If videos from the front are any indication, the Ukrainians are using the devastating dual-purpose improved conventional munitions, or DPICM, exactly the way the U.S. Army intended: firing a high-explosive shell as a test—then letting fly a DPICM shell that scatters 88 grenade-size submunitions over an area potentially greater than a football field.

Carefully watch the infrared video that a drone from the Ukrainian air-assault force’s 79th Brigade recorded on or before Thursday. The drone focuses its camera on a gap in a treeline in southern Donetsk Oblast, where Ukrainian forces have been on the attack as part of Kyiv’s wider counteroffensive that began on June 4.

Russian infantry, visible as hot white figures, scamper across the gap in the infrared video. Ideal fodder for a DPICM round, which is “highly effective and reliable artillery capability to engage area targets,” according to U.S. Secretary of State Antony Blinken.

A Ukrainian high-explosive shell, possibly fired by an M-777 howitzer battery with the nearby 55th Artillery Brigade, bursts at the edge of the gap. It’s this explosion—triggered by the round’s impact with the ground—that the battery apparently used to determine the fuze settings for the DPICM round it fired next.
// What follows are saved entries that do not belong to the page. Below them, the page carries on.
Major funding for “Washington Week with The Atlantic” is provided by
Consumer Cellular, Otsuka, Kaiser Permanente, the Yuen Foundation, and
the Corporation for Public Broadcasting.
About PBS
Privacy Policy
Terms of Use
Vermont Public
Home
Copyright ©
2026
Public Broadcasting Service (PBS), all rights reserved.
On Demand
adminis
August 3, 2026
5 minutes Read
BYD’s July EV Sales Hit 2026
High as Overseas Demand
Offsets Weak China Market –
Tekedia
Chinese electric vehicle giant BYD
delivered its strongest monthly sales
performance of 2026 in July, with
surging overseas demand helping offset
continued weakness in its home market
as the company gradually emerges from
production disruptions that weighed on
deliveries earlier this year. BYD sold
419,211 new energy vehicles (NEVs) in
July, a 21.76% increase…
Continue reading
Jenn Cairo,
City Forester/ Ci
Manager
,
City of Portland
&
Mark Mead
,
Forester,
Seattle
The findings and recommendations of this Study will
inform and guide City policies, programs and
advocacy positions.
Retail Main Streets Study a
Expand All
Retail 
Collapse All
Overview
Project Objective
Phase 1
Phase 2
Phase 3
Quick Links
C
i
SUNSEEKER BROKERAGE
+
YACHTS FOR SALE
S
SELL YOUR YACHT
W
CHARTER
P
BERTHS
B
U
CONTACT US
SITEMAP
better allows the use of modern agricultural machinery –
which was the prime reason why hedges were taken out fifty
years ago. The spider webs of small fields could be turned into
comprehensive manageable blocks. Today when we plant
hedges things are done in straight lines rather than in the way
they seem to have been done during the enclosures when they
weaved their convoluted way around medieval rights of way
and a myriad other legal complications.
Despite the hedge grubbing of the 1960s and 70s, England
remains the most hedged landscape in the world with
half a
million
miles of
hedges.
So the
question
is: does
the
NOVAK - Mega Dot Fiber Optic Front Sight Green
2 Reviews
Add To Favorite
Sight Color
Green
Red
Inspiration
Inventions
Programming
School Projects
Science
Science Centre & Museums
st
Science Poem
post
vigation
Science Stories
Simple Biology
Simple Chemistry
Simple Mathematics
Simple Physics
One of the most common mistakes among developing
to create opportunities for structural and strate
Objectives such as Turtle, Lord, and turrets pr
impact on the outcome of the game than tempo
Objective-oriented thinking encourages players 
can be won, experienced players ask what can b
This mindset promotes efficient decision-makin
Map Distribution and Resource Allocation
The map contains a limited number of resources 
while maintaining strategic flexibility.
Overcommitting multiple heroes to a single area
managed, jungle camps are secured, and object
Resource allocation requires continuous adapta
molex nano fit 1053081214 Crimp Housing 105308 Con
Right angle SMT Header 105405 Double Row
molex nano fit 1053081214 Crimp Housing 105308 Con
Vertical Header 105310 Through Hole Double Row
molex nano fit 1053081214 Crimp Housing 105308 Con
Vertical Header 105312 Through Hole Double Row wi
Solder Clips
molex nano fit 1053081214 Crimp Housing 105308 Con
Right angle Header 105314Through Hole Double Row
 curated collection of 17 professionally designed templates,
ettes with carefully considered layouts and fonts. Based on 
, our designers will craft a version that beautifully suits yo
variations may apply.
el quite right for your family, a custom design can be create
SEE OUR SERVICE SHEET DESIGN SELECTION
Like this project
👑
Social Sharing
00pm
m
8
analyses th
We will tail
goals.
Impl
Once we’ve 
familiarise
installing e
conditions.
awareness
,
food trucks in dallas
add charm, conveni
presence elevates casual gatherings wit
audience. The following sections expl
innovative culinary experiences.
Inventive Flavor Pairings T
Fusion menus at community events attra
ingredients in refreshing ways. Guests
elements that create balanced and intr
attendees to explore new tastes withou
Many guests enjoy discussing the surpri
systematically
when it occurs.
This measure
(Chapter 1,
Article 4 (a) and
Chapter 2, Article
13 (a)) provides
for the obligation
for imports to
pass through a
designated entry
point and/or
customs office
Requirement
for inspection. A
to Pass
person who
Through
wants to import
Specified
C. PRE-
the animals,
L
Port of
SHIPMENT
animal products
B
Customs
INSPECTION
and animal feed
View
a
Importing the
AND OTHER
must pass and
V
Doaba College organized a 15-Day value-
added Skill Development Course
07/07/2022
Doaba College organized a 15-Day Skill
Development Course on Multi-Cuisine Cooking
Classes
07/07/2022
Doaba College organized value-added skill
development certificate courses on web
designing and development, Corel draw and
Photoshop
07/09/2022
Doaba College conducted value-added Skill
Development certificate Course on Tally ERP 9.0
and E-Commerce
A 103-pound M483A1 DPICM round pops open and expels its submunitions—each “capable of penetrating more than 2.5 inches of rolled homogeneous armor [or] incapacitating personnel,” according to a U.S. Army field manual—over an area that varies according to the round’s altitude at the moment of expulsion.

It’s critical to get the altitude right, which means knowing exactly how high the ground is, which begs for a high-explosive, or HE, test shot to precede the DPICM round.

That’s precisely what the U.S. Army prescribes in its field manual. “For adjust-fire missions, HE should be fired in the adjust phase whenever feasible in order to conserve M483A1 ammunition,” the manual states.

Having fired their high-explosive test round, the Ukrainian gunners in action in the recent IR video then shot their DPICM round. The shell opened up tens or scores of feet over the gap in the treeline.

The submunitions peppered the fields and trees—and any Russians still in the area. The Ukrainian army claimed the fire mission killed a popular Russian military blogger named Mikhail Luchin.

American DPICM rounds reached the front just a few days or weeks ago—and the Russians already are hip to the Ukrainians’ “HE-then-DPICM” tactic.

Ukrainian batteries “use a strike on the location as bait and then hit the same place with cluster munitions again,” one Russian blogger moaned in the caption underneath a photo presumably depicting the aftermatch of a DPICM strike: a Russian soldier’s body armor with several holes in it.